The warnings come amid lacklustre results in European government power auctions. In Spain, an auction for 3.3GW of renewable energy capacity saw just 50MW being handed out after the government capped offers at a price that developers were not willing to accept.3 Germany’s latest solar-power auction also failed to live up to expectations, with only 609MW of 890MW being awarded.4

Acke said developers were eschewing government schemes and taking their chances on merchant markets. “We don’t necessarily see auction results like those seen in Spain and Germany as a signal of lowered performance for the sector,” he says. “Developers are simply selecting projects which sell their power on the free market on a merchant basis. This can sometimes be a more attractive option than auctions.”

Lack of confidence

However, lack of confidence in government programmes is of concern given the need to rapidly ramp up investment in energy transition infrastructure. “Europe has been under-investing in the electricity grid over the past few years,” says Pierre Tardieu, Chief Policy Officer at the industry association WindEurope. “Europe is investing more or less €40bn per year and it needs to be closer to somewhere between €66bn and €80bn.”

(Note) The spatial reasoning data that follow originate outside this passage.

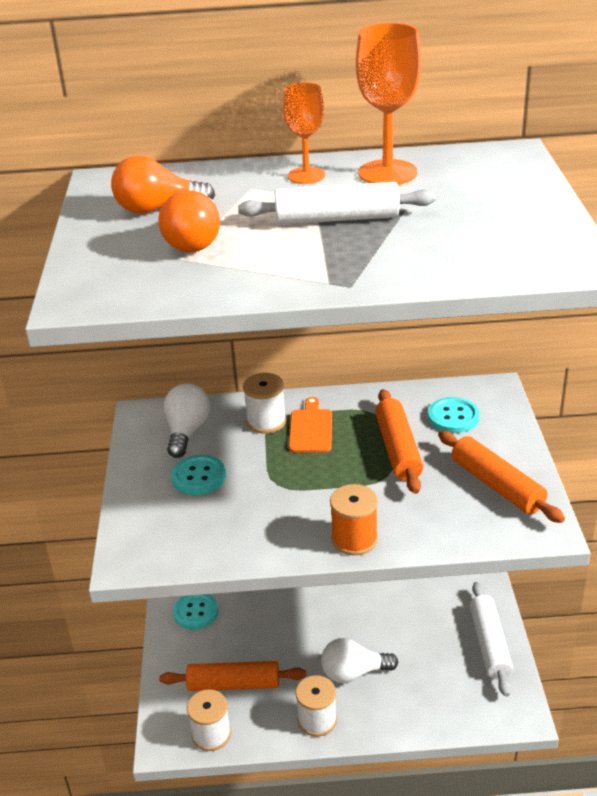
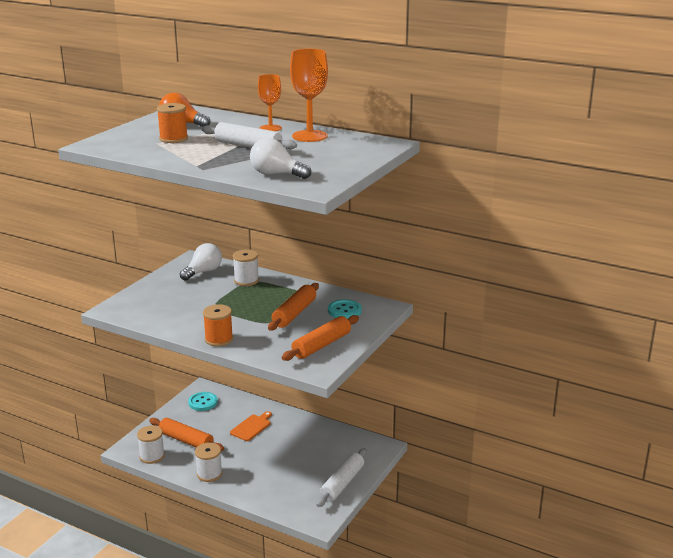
camera: 30 degrees right, 10 degrees down
(195, 241) = (173, 139): orange light bulb -> orange spool
(199, 477) = (183, 291): turquoise button -> none
(311, 428) = (264, 291): orange cutting board -> orange cutting board (252, 427)
(353, 673) = (252, 463): white light bulb -> white light bulb (276, 174)
(496, 485) = (321, 345): orange rolling pin -> orange rolling pin turned 45 degrees clockwise

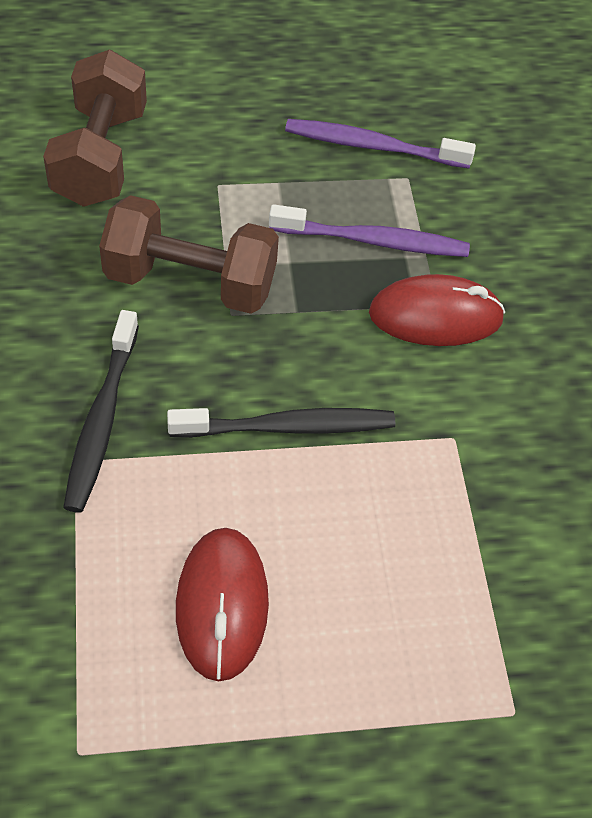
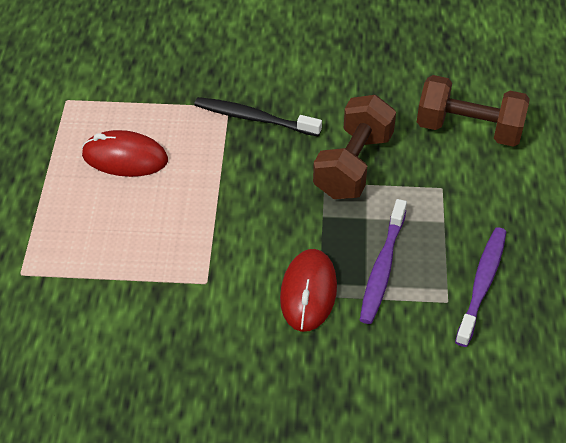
camera: 105 degrees right, 5 degrees down
(287, 427) = (232, 199): black toothbrush -> none

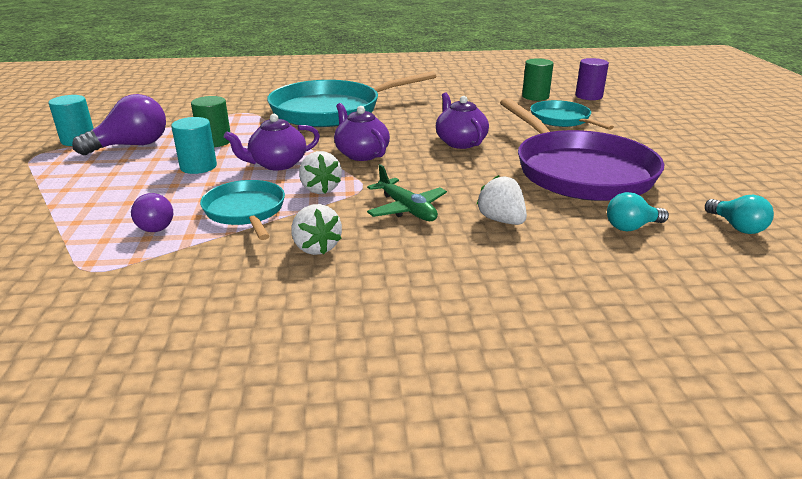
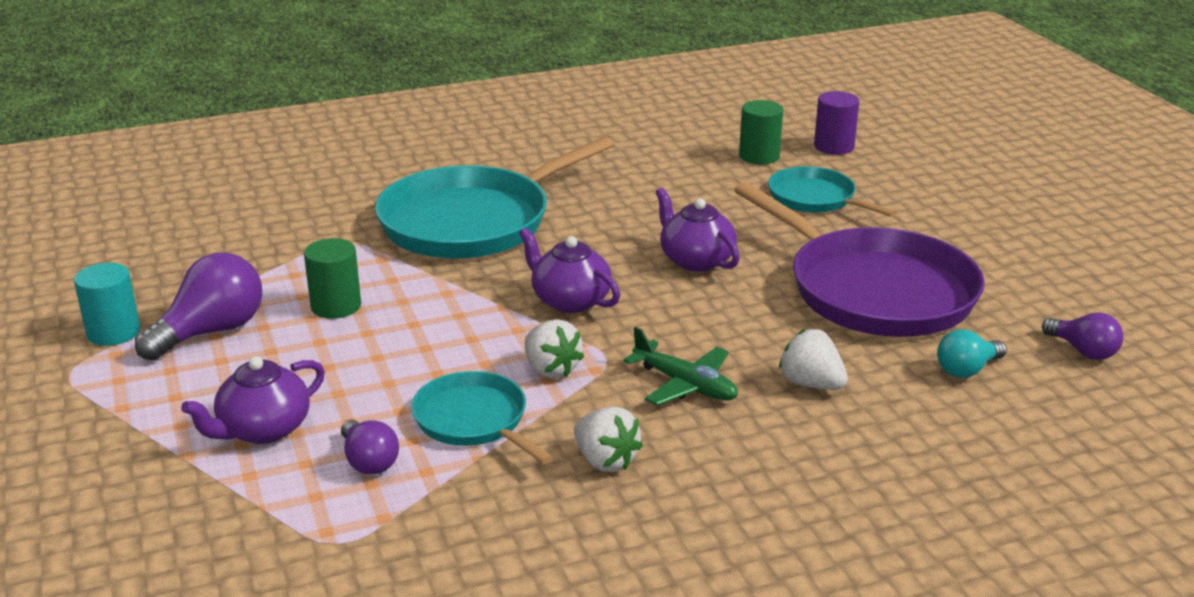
camera: 15 degrees left, 0 degrees up
(198, 167) = (348, 356): turquoise cylinder -> none
(277, 164) = (461, 335): purple teapot -> purple teapot (263, 429)
(736, 227) = (1083, 351): turquoise light bulb -> purple light bulb

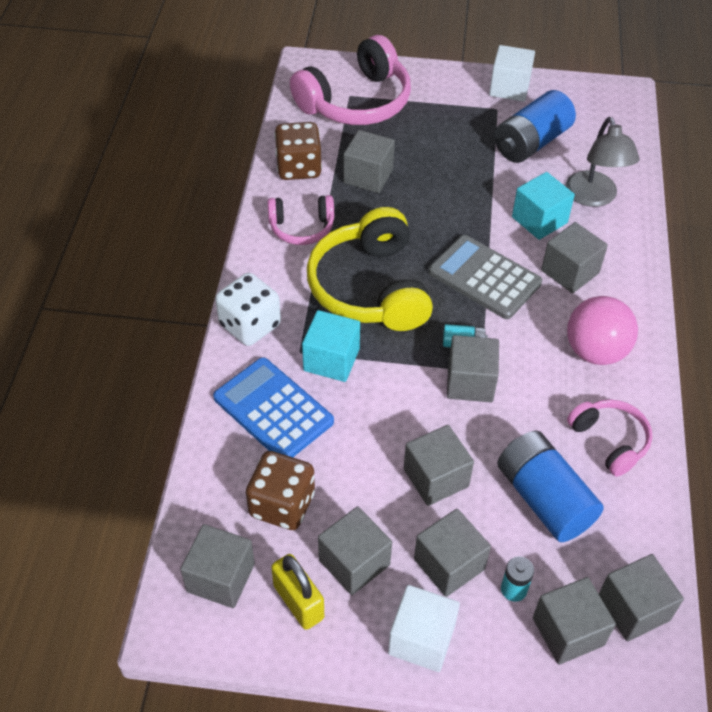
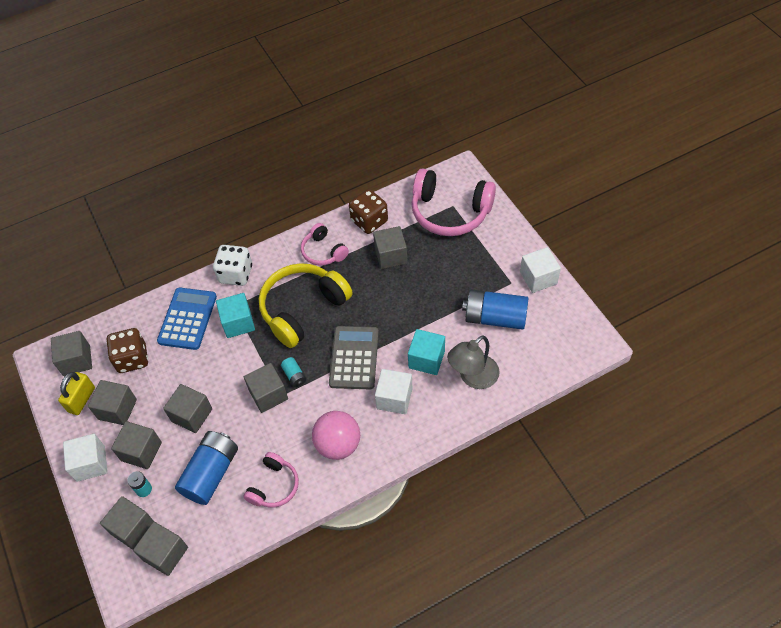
camera: 60 degrees right, 5 degrees up
(570, 272) = (394, 398): grey cube -> white cube

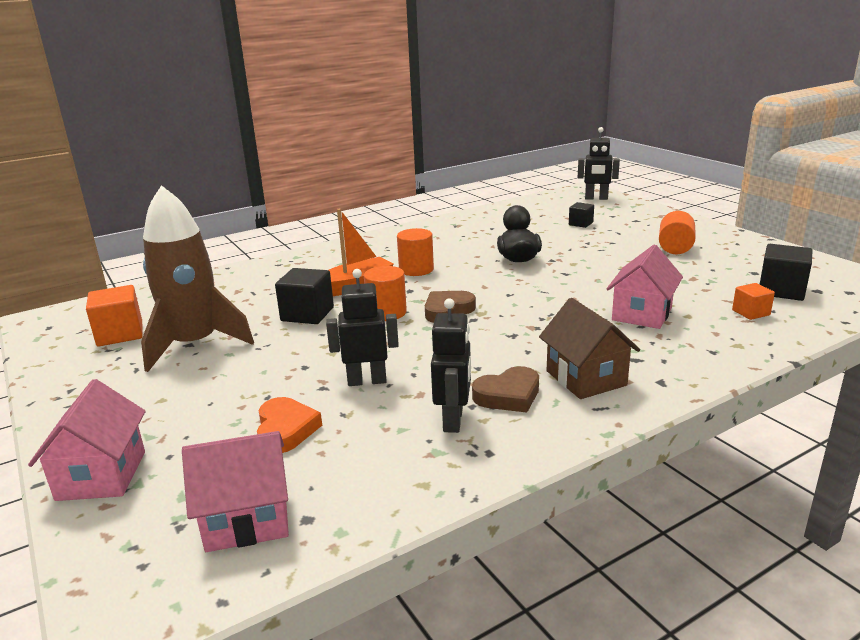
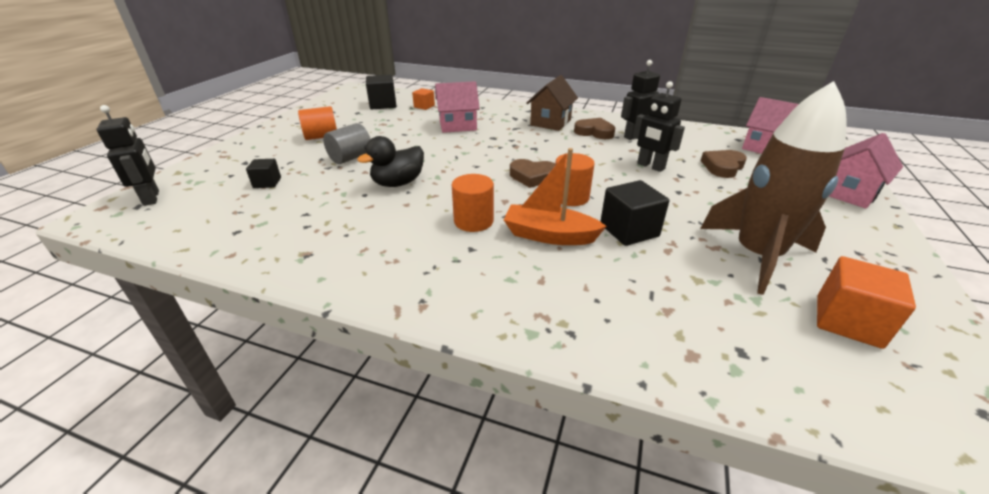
camera: 130 degrees left, 10 degrees up
(286, 430) = (722, 167): orange heart -> brown heart
(599, 251) = (350, 158): none -> grey cylinder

Teixeira says the main problem for the energy transition is not the availability of cash. “We have seen a significant amount of capital, mostly in the form of debt but also some equity in the early part of 2022, flowing into the energy transition,” he says.

Europe is investing more or less €40bn per year and it needs to be closer to somewhere between €66bn and €80bn

Pierre Tardieu
Chief Policy Officer at WindEurope

EDP alone issued €2.2bn in green bonds last year, Texeira adds. “EDP was a pioneer in this area with its first issuance in 2018. Since then, we have so far completed 13 green issuances, raising €9.8bn euros in total. The issue is not finding financing but the cost of it, which has increased significantly.”

Borrowing costs can be affected by regulatory uncertainty as lenders price in the risk of changes to the profitability of projects. “In moments when urgent intervention may be needed, particular care is required,” Teixeira warns. “We understand temporary measures to cap power prices and to protect consumers, but unrealised profits by generators cannot be clawed back, as clearly stated by the EU Council Emergency Regulation on High Prices. Yet this is happening in countries such as Romania or Poland.”

Taxing unrealised profits

Regulators in such markets “are disregarding the fact that prudent investors may have already sold their energy at low prices through hedges done well before 2021,” Teixeira says. “Since those hedges are not being properly accounted, producers are being taxed for unrealised profits and recording losses for every MWh they produce. This not only leaves affected companies with less cash available to invest, but also discourages investors from accelerating renewables installations.”

Acke at SolarPower Europe says an upcoming EU market design review “will be an opportunity to reinforce a stable regulatory framework that accelerates investments in renewables and flexibility.” In addition, he says, “it’s imperative that the [inframarginal power generation] cap ends as planned in February 2024.”

“There is a commitment from policymakers and the industry to deliver 2030 targets and bring its value to consumers [through] lower energy costs, security of supply and a greener Europe,” concludes Teixeira. “The energy sector, including EDP, is striving to be part of the solution, while ensuring that the climate emergency is being properly addressed through the deployment of renewable technologies. Companies, governments and civil society need to work hand in hand in promoting a stable environment in which we must not lose track of long-term decarbonisation targets.”